Semanas atrás tuve la oportunidad de establecer una interesante conversación con alguien que durante años fue director de exportaciones de una multinacional y que actualmente ha conseguido su libertad trabajando en su propio proyecto como distribuidor para España de unas pocas marcas de bicicletas exclusivas. En un momento dado de la conversación aportó un dato como una evidencia de la presencia de extraterrestres en nuestro planeta.

Encajar eso de golpe sin tener la más mínima sospecha de que la persona que tienes delante te puede soltar algo así, tiene su qué. Mientras mi mente redefinía la situación opté por hacer una discreta pero profunda inspiración mientras miraba a los ojos de mi interlocutor. Eso me proporcionó tranquilidad. Entonces le pregunté: “¿de verdad crees eso?”. A partir de aquí estuvimos hablando veinte minutos más o quizá fuera media hora. Hasta que finalmente di por concluida nuestra conversación puesto que nuestras perspectivas estaban a años luz la una de la otra y por más que se esforzara no me iba a convencer.

Para mí fue interesante esa conversación por varios motivos. El primero y principal porque en lugar de pensar que me encontraba ante una persona con un problema mental, que no lo tenía, pensé que me encontraba ante una persona que creía vehementemente en algo que a mí me suena a ciencia ficción. ¿Qué efecto tuvo eso? Que lo trataba con un respeto de igual a igual.

El segundo motivo por el que me resultó interesante esta conversación es porque me posicioné de manera clara, firme pero cuidando mi manera de expresarme. Me cuidaba a mí mismo y cuidaba al otro en el juego conversacional. ¡La de conflictos y heridas emocionales que nos podemos ahorrar poniendo en práctica esto!

El tercer motivo es que supe decir basta y decirlo en un tono de autoconfianza y de aceptación del otro. No fue un basta impositivo fruto de la frustración, el resentimiento o el odio. Fue un basta de por más que hablemos no vas a persuadirme porque tus argumentos, simplemente, no tienen más peso que los míos.

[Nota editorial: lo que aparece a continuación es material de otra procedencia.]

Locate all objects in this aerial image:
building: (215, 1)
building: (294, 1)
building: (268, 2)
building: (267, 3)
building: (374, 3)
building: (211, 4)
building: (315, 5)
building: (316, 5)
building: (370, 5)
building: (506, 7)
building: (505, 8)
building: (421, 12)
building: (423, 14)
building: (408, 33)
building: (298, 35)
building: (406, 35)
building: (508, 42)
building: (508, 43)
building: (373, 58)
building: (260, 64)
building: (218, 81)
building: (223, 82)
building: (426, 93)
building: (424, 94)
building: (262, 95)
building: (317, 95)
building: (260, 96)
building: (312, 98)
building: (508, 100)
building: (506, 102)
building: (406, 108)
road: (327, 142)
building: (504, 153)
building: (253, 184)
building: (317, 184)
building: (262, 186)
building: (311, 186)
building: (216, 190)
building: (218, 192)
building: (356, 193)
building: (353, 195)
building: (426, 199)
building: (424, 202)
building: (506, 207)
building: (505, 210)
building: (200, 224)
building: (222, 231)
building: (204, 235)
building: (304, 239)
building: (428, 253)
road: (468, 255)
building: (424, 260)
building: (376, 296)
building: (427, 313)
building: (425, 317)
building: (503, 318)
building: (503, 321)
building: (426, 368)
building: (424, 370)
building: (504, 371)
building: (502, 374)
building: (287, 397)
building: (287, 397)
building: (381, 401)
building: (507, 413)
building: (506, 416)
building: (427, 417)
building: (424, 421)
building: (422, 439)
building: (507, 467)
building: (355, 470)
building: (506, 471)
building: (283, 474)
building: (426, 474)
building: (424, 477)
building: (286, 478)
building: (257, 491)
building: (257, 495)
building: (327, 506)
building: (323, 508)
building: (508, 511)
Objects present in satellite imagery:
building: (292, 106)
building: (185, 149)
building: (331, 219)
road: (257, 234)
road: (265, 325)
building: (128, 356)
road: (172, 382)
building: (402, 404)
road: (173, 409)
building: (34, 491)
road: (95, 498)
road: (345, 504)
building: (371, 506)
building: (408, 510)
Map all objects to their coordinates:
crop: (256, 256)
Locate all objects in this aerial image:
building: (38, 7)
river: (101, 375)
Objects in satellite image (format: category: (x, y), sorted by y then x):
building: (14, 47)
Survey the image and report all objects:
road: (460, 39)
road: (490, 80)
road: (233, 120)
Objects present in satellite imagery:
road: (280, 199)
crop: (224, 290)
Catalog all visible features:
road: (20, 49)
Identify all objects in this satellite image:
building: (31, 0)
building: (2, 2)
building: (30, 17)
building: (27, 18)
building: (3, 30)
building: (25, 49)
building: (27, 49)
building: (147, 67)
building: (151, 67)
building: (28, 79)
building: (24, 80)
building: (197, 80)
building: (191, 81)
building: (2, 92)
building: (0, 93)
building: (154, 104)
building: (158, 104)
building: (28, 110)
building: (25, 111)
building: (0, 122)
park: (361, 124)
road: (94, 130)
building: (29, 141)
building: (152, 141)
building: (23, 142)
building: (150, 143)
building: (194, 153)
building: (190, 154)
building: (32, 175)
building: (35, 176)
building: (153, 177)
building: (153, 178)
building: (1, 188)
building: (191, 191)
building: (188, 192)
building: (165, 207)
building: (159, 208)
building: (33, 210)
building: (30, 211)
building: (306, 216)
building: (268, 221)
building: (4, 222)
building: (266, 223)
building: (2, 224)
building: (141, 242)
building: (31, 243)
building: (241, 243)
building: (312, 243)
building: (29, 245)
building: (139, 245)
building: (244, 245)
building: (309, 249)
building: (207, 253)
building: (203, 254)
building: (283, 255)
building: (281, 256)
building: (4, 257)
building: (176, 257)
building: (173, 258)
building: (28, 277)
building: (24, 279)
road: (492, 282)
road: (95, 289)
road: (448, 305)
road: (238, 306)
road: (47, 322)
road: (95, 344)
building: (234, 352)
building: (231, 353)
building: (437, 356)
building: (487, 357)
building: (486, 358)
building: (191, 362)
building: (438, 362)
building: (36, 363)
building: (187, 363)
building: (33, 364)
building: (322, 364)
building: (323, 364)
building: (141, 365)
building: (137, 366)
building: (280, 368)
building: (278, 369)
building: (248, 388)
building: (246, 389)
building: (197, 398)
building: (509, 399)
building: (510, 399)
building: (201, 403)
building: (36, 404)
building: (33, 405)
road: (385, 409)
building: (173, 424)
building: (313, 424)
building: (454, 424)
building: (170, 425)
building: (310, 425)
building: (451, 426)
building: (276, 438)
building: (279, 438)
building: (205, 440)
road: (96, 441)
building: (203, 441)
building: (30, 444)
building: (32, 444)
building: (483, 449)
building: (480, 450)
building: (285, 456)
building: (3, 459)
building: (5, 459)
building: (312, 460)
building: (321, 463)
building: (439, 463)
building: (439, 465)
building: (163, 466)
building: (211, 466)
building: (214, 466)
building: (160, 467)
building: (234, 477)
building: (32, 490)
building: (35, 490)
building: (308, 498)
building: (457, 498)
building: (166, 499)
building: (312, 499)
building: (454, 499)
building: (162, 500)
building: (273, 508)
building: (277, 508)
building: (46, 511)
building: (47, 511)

Tener conciencia de la propia respiración, del propio cuerpo junto con un posicionamiento mental de respeto hacia el otro, en una conversación complicada, nos proporciona gran capacidad para poder reaccionar de manera asertiva. Para respetar al otro haciéndonos respetar.

Creo que es una buena manera de poder hacer frente a cualquier discurso dogmático o que se crea en posesión de la verdad. Seguir la corriente, por cortesía o por miedo es una manera de afianzar corrientes de pensamiento y actitudes que no llevan a nada bueno.